Last week, the HHS Secretary fired recently confirmed Centers for Disease Control and Prevention (CDC) Director Susan Monarez over her unwillingness to “to rubber stamp [vaccine] recommendations that flew in the face of science.” In protest, three senior CDC officials simultaneously resigned. On his Inside Medicine Substack, Dr. Jeremy Faust posted the full text of the e-mails that Dr. Deb Houry, Dr. Demetre Daskalakis, and Dr. Daniel Jernigan sent to their colleagues announcing their respective resignations. Without question, these three doctors were far more critical to the day-to-day work of the CDC and HHS than I ever was or might have been at AHRQ. But their collective departure, like mine nearly 15 years ago, raises an important question: when a public servant who is also a health care professional witnesses the federal government taking immoral or profoundly troubling actions, is it more courageous to step down (and draw attention to how these actions endanger health) or to remain in place and continue to resist from the inside, hoping that eventually new leadership will restore the primacy of science and evidence-based medicine?

My red line was that the delay – which ended up being 17 months long – in ratifying the USPSTF’s “D” recommendation against PSA-based prostate cancer screening would ultimately injure hundreds of thousands of patients who accepted screening without being aware of the Task Force’s determination that it was more likely to cause them harm than good. My primary professional identity was and remains that of a family physician, and inherent in this identity is an obligation to provide patients with the best understanding of the science to help them make health decisions.
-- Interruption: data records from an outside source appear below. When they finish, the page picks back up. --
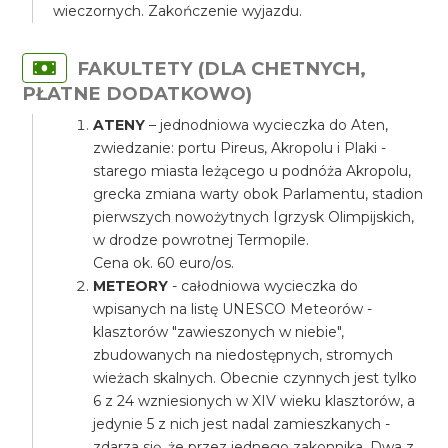
wieczornych. Zakończenie wyjazdu.
FAKULTETY (DLA CHETNYCH,
PŁATNE DODATKOWO)
ATENY
– jednodniowa wycieczka do Aten,
zwiedzanie: portu Pireus, Akropolu i Plaki -
starego miasta leżącego u podnóża Akropolu,
grecka zmiana warty obok Parlamentu, stadion
pierwszych nowożytnych Igrzysk Olimpijskich,
w drodze powrotnej Termopile.
Cena ok. 60 euro/os.
METEORY
- całodniowa wycieczka do
wpisanych na listę UNESCO Meteorów -
klasztorów "zawieszonych w niebie",
zbudowanych na niedostępnych, stromych
wieżach skalnych. Obecnie czynnych jest tylko
6 z 24 wzniesionych w XIV wieku klasztorów, a
jedynie 5 z nich jest nadal zamieszkanych -
zdarza się, że przez jednego zakonnika. Dwa z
Being told that I had to set this obligation aside because it might damage the electoral prospects of a Presidential administration and his political party was, in my view, unconscionable.
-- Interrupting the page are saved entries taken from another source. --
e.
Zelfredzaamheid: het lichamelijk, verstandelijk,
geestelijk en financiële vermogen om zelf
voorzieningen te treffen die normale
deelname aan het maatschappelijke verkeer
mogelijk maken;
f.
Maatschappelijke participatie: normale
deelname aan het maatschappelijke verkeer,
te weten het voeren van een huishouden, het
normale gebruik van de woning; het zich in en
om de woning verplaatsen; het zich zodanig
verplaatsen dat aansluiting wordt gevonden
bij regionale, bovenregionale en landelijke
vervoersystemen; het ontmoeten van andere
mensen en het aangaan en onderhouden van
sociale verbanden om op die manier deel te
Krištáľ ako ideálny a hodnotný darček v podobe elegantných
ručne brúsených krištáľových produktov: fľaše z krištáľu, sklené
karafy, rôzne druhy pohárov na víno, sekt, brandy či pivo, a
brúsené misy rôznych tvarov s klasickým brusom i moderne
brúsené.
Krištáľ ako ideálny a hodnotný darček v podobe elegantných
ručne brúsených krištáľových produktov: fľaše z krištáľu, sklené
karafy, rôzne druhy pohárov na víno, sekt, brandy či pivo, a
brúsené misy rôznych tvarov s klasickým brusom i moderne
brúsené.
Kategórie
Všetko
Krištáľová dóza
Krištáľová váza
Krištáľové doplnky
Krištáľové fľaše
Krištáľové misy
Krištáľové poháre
On the other hand, I admire my colleagues at AHRQ who chose to stay and sustain the USPSTF from the inside. A few still work there; others, unfortunately, were given pink slips by Elon Musk’s Office of Government Efficiency when his group of twenty-something contractors couldn’t figure out what the agency did that was important enough to warrant employing a few hundred scientists. No doubt the Task Force would have been much worse off if every member of its support staff had walked out with me on my last day and switched to careers in academic medicine. Leaving an impossible situation can be courageous, but staying on is, too. I salute Dr. Monarez and her departed senior leaders at CDC for their principled public resistance, but I also support the many staff who have remained despite RFK Jr.’s horrific interference with the agency’s mission to protect the public’s health.